Root Question

growcheese

Well-Known Member
I want to set up a flood tray with my plants in net pots. I didnt want to fill the whole tray with hydroton just in the net pots themselves. Will it hurt the plant if the roots grow out the sides of the net pots and are exposed to light??
 

fatman7574

New Member
Anyy inert media that does not float will work. Most inert medias even work better than hydroton as hydroton aholds fertilizer as aly ts as it is too porous. Gravel works well but it is quite heavy. Coares sm and, broken pottery crushed glass. Marbles, cubed rubber from recycled tires. Many things work.
 

highpsi

Well-Known Member
I want to set up a flood tray with my plants in net pots. I didnt want to fill the whole tray with hydroton just in the net pots themselves. Will it hurt the plant if the roots grow out the sides of the net pots and are exposed to light??
Yes, this is fine. However, you'd be better off just using regular pots with holes in the bottom with your particular setup.

Light kill roots.
This is a fallacy, light will not kill roots. Low humidty/lack of water will kill roots. I have had roots extend up to 6" out of the holes in my pots on my flood table and continue to live throughout the grow in areas where the table stays moist/wet. Sometimes algae will grow on them, but this is of no consequence as long as you provide sufficient nutrients.
 

fatman7574

New Member
No more fallacy that any differing opinion. In general roots do not do well when exposed to light. Sat yinglight kills the palnts is just a generality. Light over heats them, it dehydrates them, it encourages algae growth on them. In general it usually kills them. Due to all the problems associated with delicate roots being exposed to strong light you wil have a hard time finding many wideky accepted growing systems where the roots are not at least shaded and usually they are behing an opague surface. Plant roots expsed to light are a PITA to protect against death yet alone expecting them to perform as well as those that are not.

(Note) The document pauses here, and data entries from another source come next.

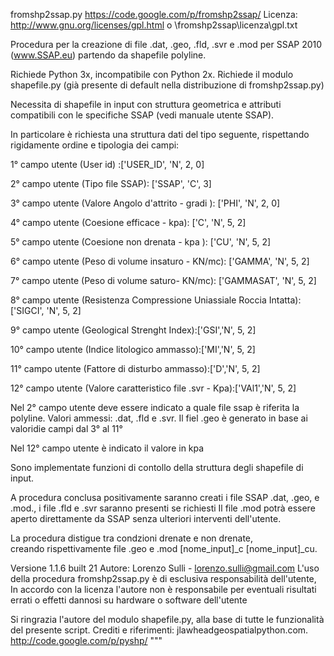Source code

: fromshp2ssap.py
https://code.google.com/p/fromshp2ssap/
Licenza: http://www.gnu.org/licenses/gpl.html
o \fromshp2ssap\licenza\gpl.txt 

Procedura per la creazione di file .dat, .geo, .fld, .svr e .mod
per SSAP 2010 (www.SSAP.eu) partendo da shapefile polyline.

Richiede Python 3x, incompatibile con Python 2x.
Richiede il modulo shapefile.py (già presente di default nella distribuzione di fromshp2ssap.py)

Necessita di shapefile in input con struttura geometrica 
e attributi compatibili con le specifiche SSAP (vedi manuale utente SSAP).

In particolare è richiesta una struttura dati del tipo seguente, 
rispettando rigidamente ordine e tipologia dei campi:

1° campo utente (User id) :['USER_ID', 'N', 2, 0]

2° campo utente (Tipo file SSAP): ['SSAP', 'C', 3]

3° campo utente (Valore Angolo d'attrito - gradi ): ['PHI', 'N', 2, 0]

4° campo utente (Coesione efficace - kpa): ['C', 'N', 5, 2]

5° campo utente (Coesione non drenata - kpa ): ['CU', 'N', 5, 2]

6° campo utente (Peso di volume insaturo - KN/mc): ['GAMMA', 'N', 5, 2]

7° campo utente (Peso di volume saturo- KN/mc): ['GAMMASAT', 'N', 5, 2]

8° campo utente (Resistenza Compressione Uniassiale Roccia Intatta): ['SIGCI', 'N', 5, 2]

9° campo utente (Geological Strenght Index):['GSI','N', 5, 2]

10° campo utente (Indice litologico ammasso):['MI','N', 5, 2]

11° campo utente (Fattore di disturbo ammasso):['D','N', 5, 2]

12° campo utente (Valore caratteristico file .svr - Kpa):['VAl1','N', 5, 2]


Nel 2° campo utente deve essere indicato a quale file ssap è riferita la polyline.
Valori ammessi: .dat, .fld e .svr. Il fiel .geo è generato in base ai valoridie campi dal 3° al 11°

Nel 12° campo utente è indicato il valore in kpa 

Sono implementate funzioni di contollo della struttura degli shapefile di input.

A procedura conclusa positivamente saranno creati i file SSAP 
.dat, .geo,  e .mod., i file .fld e .svr saranno presenti se richiesti
Il file .mod potrà essere aperto direttamente da SSAP 
senza ulteriori interventi dell'utente.

La procedura distigue tra condzioni drenate e non drenate,  
creando rispettivamente file .geo e .mod [nome_input]_c [nome_input]_cu.

Versione 1.1.6 built 21
Autore: Lorenzo Sulli - lorenzo.sulli@gmail.com
L'uso della procedura fromshp2ssap.py è di esclusiva responsabilità dell'utente, 
In accordo con la licenza l'autore non è responsabile per eventuali risultati errati o effetti dannosi 
su hardware o software dell'utente

Si ringrazia l'autore del modulo shapefile.py, alla base di tutte le funzionalità del presente script.
Crediti e riferimenti: jlawhead<at>geospatialpython.com. http://code.google.com/p/pyshp/
"""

At time if I said the suns produce light many of the people on this forum would argue that was not true.
 

tea tree

Well-Known Member
what about the light root pruning the plant, so as to use the light to serve a kind of purpose like that spinout product that folks in the advanced thread like uncle ben experimented with? I hear that root pruing in the pot but of course letting the topside go wild gives a bushier plant in the same size pot because their is no rootbound issue. Like the plant has to keep gorwing cuz it thinks it has all kinds of room and the other roots grow more dense. I am wondering as I got some extra netpots that might be fun to put to use.
 

morrisgreenberg

Well-Known Member
Fatman is right on, many people who run sog setups in trays dont have this issue simply from the pots being tight and the canopy blocking the rest out, if your plants are spaced out throw some white poly over the tray, this will keep the root system nice and moist
 

highpsi

Well-Known Member
No more fallacy that any differing opinion.
It's not an opinion, it's fact based on observation.

In general roots do not do well when exposed to light.
This is probably more accurate than "light kills roots", however light isn't the real issue. Low humidty/moisture and/or lack of water is what kills roots. Where there is intense light, there is usually low humidity and/or lack of moisture and this is why light is associated with killing roots, but the light itself does not kill the roots. I was simply making the point to let Growcheese know that he doesn't have to worry about the roots being exposed to light. Roots will air prune due to low moisture/humidity but they will not prune due to light alone.

Sat yinglight kills the palnts is just a generality. Light over heats them, it dehydrates them, it encourages algae growth on them. In general it usually kills them. Due to all the problems associated with delicate roots being exposed to strong light you wil have a hard time finding many wideky accepted growing systems where the roots are not at least shaded and usually they are behing an opague surface.
This is why I suggested using regular pots for his setup instead of using net pots, to conserve moisture in the pot.

Maybe I'm being a nit-picker, but I simply wanted to emphasize that roots have no specific aversion to light, it's the lack of moisture that is the problem.
 

zigzag24

Active Member
in my experience light is bad for roots. you could make some kind of cover or light shield for the tray.
 

fatman7574

New Member
Fine, the heat is produced by the light and the heat tends to dry out the roots and that "really" kill the roots not the light. A fan blowing on exposed roots doesn't kill roots it is the fault of the air not being moist. Right I get it. But the light that causes the action does not do the killing, just as the fan does not. Right I got that. That is sorta like guns don't kill. The people pulling the guns trigger kill. No that would mean the light and fan killed. Sorta like not eatting does not lead to death. A lack of nutrition leads to death. Oh it all makes a lot of sense now.